**ASSIGNMENT**
The entries below must be repeated exactly. None may be skipped.

**SUPPLIED RECORDS**
*-*-*
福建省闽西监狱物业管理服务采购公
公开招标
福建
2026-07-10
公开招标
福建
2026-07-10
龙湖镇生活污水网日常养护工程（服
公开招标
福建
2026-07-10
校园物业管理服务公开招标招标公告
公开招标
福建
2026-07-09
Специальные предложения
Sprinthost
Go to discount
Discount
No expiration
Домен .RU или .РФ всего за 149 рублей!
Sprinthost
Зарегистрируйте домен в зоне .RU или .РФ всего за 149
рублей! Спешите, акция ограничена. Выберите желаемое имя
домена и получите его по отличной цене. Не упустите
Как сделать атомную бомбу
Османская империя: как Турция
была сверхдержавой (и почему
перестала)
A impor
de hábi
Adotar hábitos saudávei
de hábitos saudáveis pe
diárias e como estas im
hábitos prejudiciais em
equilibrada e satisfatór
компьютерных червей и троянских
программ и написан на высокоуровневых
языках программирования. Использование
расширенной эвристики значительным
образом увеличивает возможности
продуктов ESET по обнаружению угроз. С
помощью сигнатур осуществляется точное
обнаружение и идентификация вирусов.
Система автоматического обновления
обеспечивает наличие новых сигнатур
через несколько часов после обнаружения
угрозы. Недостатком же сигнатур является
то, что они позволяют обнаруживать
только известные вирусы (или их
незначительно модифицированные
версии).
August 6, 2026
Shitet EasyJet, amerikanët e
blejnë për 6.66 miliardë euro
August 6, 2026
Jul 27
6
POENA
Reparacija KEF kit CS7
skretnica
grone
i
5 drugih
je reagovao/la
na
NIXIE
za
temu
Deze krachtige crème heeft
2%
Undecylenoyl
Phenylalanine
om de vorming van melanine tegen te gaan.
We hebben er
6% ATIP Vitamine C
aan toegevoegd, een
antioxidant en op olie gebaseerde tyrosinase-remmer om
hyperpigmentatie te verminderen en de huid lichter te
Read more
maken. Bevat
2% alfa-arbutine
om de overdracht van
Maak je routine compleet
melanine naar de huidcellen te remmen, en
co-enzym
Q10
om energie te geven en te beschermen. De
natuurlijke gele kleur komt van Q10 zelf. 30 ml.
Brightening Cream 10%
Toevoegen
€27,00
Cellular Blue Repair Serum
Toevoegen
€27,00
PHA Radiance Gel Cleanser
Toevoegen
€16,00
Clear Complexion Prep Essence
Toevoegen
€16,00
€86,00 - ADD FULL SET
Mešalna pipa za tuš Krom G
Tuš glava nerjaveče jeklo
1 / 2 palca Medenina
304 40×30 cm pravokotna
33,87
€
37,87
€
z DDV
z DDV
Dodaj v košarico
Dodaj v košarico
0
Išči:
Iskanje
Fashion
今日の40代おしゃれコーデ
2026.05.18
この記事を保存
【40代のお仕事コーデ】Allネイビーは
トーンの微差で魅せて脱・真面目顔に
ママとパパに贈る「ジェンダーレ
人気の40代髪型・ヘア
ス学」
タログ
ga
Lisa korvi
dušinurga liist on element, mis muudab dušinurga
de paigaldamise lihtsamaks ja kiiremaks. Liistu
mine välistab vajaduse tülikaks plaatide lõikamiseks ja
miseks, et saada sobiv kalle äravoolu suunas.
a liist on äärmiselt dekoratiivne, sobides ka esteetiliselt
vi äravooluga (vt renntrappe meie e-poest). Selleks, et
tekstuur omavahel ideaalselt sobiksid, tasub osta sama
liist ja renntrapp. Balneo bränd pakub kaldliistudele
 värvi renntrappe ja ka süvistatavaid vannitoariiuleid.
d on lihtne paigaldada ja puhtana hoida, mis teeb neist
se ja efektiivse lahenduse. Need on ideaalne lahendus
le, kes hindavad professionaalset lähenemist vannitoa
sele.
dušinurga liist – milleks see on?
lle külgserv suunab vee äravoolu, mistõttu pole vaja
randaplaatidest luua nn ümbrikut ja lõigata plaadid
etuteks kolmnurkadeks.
*-*-*
**FINAL ANSWER**
福建省闽西监狱物业管理服务采购公
公开招标
福建
2026-07-10
公开招标
福建
2026-07-10
龙湖镇生活污水网日常养护工程（服
公开招标
福建
2026-07-10
校园物业管理服务公开招标招标公告
公开招标
福建
2026-07-09
Специальные предложения
Sprinthost
Go to discount
Discount
No expiration
Домен .RU или .РФ всего за 149 рублей!
Sprinthost
Зарегистрируйте домен в зоне .RU или .РФ всего за 149
рублей! Спешите, акция ограничена. Выберите желаемое имя
домена и получите его по отличной цене. Не упустите
Как сделать атомную бомбу
Османская империя: как Турция
была сверхдержавой (и почему
перестала)
A impor
de hábi
Adotar hábitos saudávei
de hábitos saudáveis pe
diárias e como estas im
hábitos prejudiciais em
equilibrada e satisfatór
компьютерных червей и троянских
программ и написан на высокоуровневых
языках программирования. Использование
расширенной эвристики значительным
образом увеличивает возможности
продуктов ESET по обнаружению угроз. С
помощью сигнатур осуществляется точное
обнаружение и идентификация вирусов.
Система автоматического обновления
обеспечивает наличие новых сигнатур
через несколько часов после обнаружения
угрозы. Недостатком же сигнатур является
то, что они позволяют обнаруживать
только известные вирусы (или их
незначительно модифицированные
версии).
August 6, 2026
Shitet EasyJet, amerikanët e
blejnë për 6.66 miliardë euro
August 6, 2026
Jul 27
6
POENA
Reparacija KEF kit CS7
skretnica
grone
i
5 drugih
je reagovao/la
na
NIXIE
za
temu
Deze krachtige crème heeft
2%
Undecylenoyl
Phenylalanine
om de vorming van melanine tegen te gaan.
We hebben er
6% ATIP Vitamine C
aan toegevoegd, een
antioxidant en op olie gebaseerde tyrosinase-remmer om
hyperpigmentatie te verminderen en de huid lichter te
Read more
maken. Bevat
2% alfa-arbutine
om de overdracht van
Maak je routine compleet
melanine naar de huidcellen te remmen, en
co-enzym
Q10
om energie te geven en te beschermen. De
natuurlijke gele kleur komt van Q10 zelf. 30 ml.
Brightening Cream 10%
Toevoegen
€27,00
Cellular Blue Repair Serum
Toevoegen
€27,00
PHA Radiance Gel Cleanser
Toevoegen
€16,00
Clear Complexion Prep Essence
Toevoegen
€16,00
€86,00 - ADD FULL SET
Mešalna pipa za tuš Krom G
Tuš glava nerjaveče jeklo
1 / 2 palca Medenina
304 40×30 cm pravokotna
33,87
€
37,87
€
z DDV
z DDV
Dodaj v košarico
Dodaj v košarico
0
Išči:
Iskanje
Fashion
今日の40代おしゃれコーデ
2026.05.18
この記事を保存
【40代のお仕事コーデ】Allネイビーは
トーンの微差で魅せて脱・真面目顔に
ママとパパに贈る「ジェンダーレ
人気の40代髪型・ヘア
ス学」
タログ
ga
Lisa korvi
dušinurga liist on element, mis muudab dušinurga
de paigaldamise lihtsamaks ja kiiremaks. Liistu
mine välistab vajaduse tülikaks plaatide lõikamiseks ja
miseks, et saada sobiv kalle äravoolu suunas.
a liist on äärmiselt dekoratiivne, sobides ka esteetiliselt
vi äravooluga (vt renntrappe meie e-poest). Selleks, et
tekstuur omavahel ideaalselt sobiksid, tasub osta sama
liist ja renntrapp. Balneo bränd pakub kaldliistudele
 värvi renntrappe ja ka süvistatavaid vannitoariiuleid.
d on lihtne paigaldada ja puhtana hoida, mis teeb neist
se ja efektiivse lahenduse. Need on ideaalne lahendus
le, kes hindavad professionaalset lähenemist vannitoa
sele.
dušinurga liist – milleks see on?
lle külgserv suunab vee äravoolu, mistõttu pole vaja
randaplaatidest luua nn ümbrikut ja lõigata plaadid
etuteks kolmnurkadeks.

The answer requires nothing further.